Independent, self-managed infrastructure Read the production requirements

Capacity engineering

How to size a BigBlueButton server

BigBlueButton sizing is workload modelling, not a users-per-core formula. Start with the classes that overlap, translate their media behaviour into a test profile, then choose hardware with measured headroom.

01 Model Concurrent rooms and media behaviour
02 Baseline Dedicated host meeting official requirements
03 Load test Representative sessions and recording
04 Observe CPU, media quality, network and queues
Capacity planning is a loop, not a one-time product choice.

Executive brief

What matters

  1. 01

    Use peak concurrent participants and published media—not enrolment or monthly active users.

  2. 02

    The official “about 200 concurrent users” rule of thumb is a starting point on compliant hardware, never a guarantee.

  3. 03

    Scale out before normal peaks consume the headroom needed for bursts, maintenance or a failed node.

01

Create a workload table

List each class type with simultaneous rooms, participants per room, webcams normally published, screen sharing, duration and recording. A 150-person lecture with one presenter is not equivalent to six seminars where many people publish webcams. Add a peak overlap window and a growth assumption.

02

Start from the official floor

For BigBlueButton 3.0, current production guidance calls for a clean dedicated Ubuntu 22.04 64-bit host, 8 CPU cores with strong single-thread performance, 16 GB RAM, 250 Mbps symmetric bandwidth and sufficient storage. Recording deployments need substantially more local disk. Cloud instances should use dedicated CPU resources.

03

Test the behaviour that matters

Reproduce the mix of rooms rather than filling one giant room. Include audio joins, webcam publication, screen share, polls, breakout creation and recording processing. Watch CPU saturation, audio quality, packet loss, network throughput, disk space and the delay before recordings become available.

04

Turn results into a scaling threshold

Set a conservative admission threshold below the point where quality degrades. If peaks or availability targets exceed one node, use a pool such as Scalelite and keep spare capacity for a node outage.

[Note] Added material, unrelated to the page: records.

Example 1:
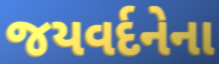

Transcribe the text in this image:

જયવર્દનેના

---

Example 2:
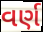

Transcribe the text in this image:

વર્ણ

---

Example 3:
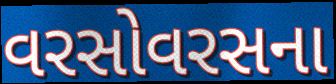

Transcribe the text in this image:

વરસોવરસના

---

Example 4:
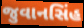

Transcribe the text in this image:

જુવાનસિંહ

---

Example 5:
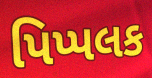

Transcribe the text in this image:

પિપ્પલકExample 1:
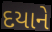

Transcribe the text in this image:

દયાને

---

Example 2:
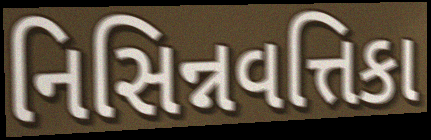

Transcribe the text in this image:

નિસિન્નવત્તિકા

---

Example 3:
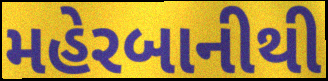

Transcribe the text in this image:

મહેરબાનીથી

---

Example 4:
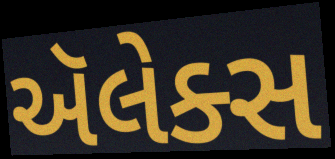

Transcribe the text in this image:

ઍલેક્સ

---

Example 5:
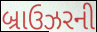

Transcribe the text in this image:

બ્રાઉઝરનીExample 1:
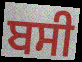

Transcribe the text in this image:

ਬਸੀ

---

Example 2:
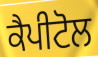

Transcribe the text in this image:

ਕੈਪੀਟੋਲ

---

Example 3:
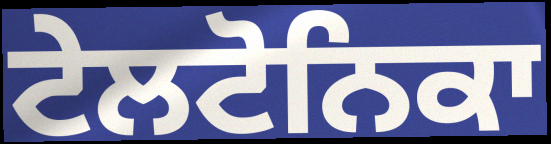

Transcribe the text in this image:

ਟੇਲਟੋਨਿਕਾ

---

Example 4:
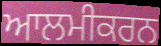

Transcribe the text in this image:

ਆਲਮੀਕਰਨ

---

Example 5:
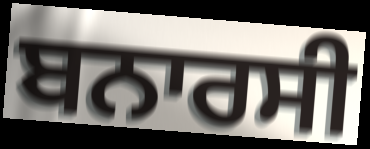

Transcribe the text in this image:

ਬਨਾਰਸੀ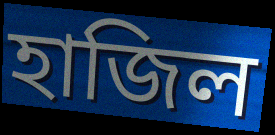
হাজিল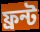
ফ্ৰন্টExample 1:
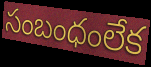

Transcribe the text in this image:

సంబంధంలేక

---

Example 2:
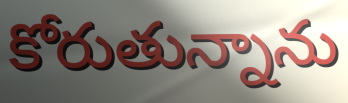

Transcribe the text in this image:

కోరుతున్నాను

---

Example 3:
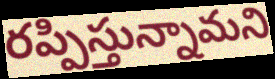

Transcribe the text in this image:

రప్పిస్తున్నామని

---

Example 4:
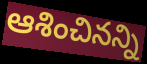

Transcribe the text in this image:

ఆశించినన్ని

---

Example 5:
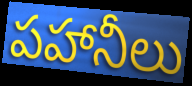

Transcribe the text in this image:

పహానీలుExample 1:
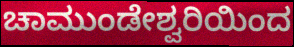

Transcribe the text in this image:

ಚಾಮುಂಡೇಶ್ವರಿಯಿಂದ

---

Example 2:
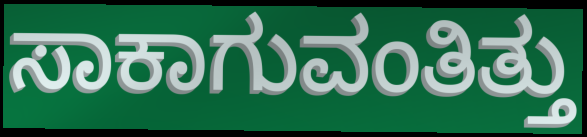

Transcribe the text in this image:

ಸಾಕಾಗುವಂತಿತ್ತು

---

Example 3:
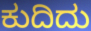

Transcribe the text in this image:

ಕುದಿದು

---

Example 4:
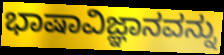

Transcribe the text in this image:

ಭಾಷಾವಿಜ್ಞಾನವನ್ನು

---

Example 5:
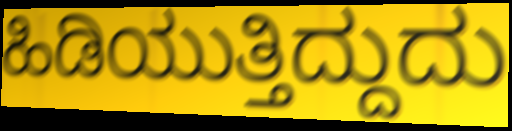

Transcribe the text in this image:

ಹಿಡಿಯುತ್ತಿದ್ದುದು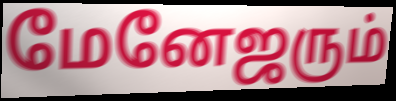
மேனேஜரும்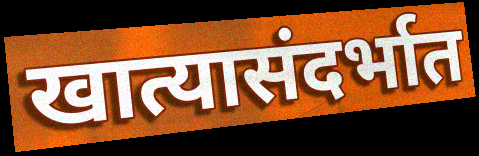
खात्यासंदर्भात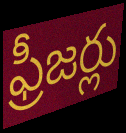
ఫ్రీజర్లు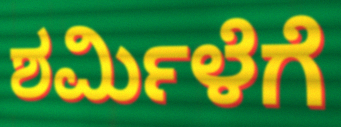
ಶರ್ಮಿಳೆಗೆ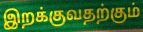
இறக்குவதற்கும்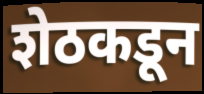
शेठकडून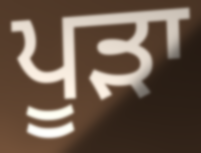
ਪੂੜਾ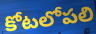
కోటలోపలి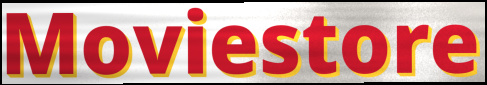
Moviestore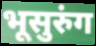
भूसुरुंगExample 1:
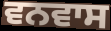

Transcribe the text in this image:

ਵਨਵਾਸ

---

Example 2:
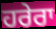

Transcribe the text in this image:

ਹਰੇਰਾ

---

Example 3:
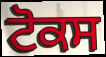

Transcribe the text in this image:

ਟੋਕਸ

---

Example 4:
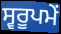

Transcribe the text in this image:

ਸ੍ਵਰੂਪਮੇਂ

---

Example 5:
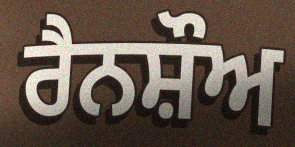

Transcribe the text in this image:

ਰੈਨਸ਼ੌਅ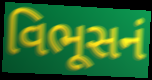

Revisit the model after version changes, media-policy changes and each academic term.

Evidence base

Sources and further reading

We prefer project documentation and first-party product guidance. Community links are included where they reveal recurring operational questions rather than establish product guarantees.

  1. BigBlueButton installation requirements (opens in a new tab)
  2. BigBlueButton capacity FAQ (opens in a new tab)
  3. BigBlueButton monitoring guide (opens in a new tab)
  4. Community discussion: recording processing load (opens in a new tab)

Practical answers

Questions teams ask

How many users can one BigBlueButton server handle?

Official guidance gives roughly 200 concurrent users as a rule of thumb on a compliant server, but meeting size and media behaviour materially change the result. Validate your own profile.

Does more RAM always increase capacity?

No. CPU single-thread performance, aggregate CPU, network, disk and meeting behaviour can become the limiting resource first.

Should recording processing run during classes?

It may overlap in production and can consume resources. Include it in testing, monitor its impact and schedule or architect around predictable peaks.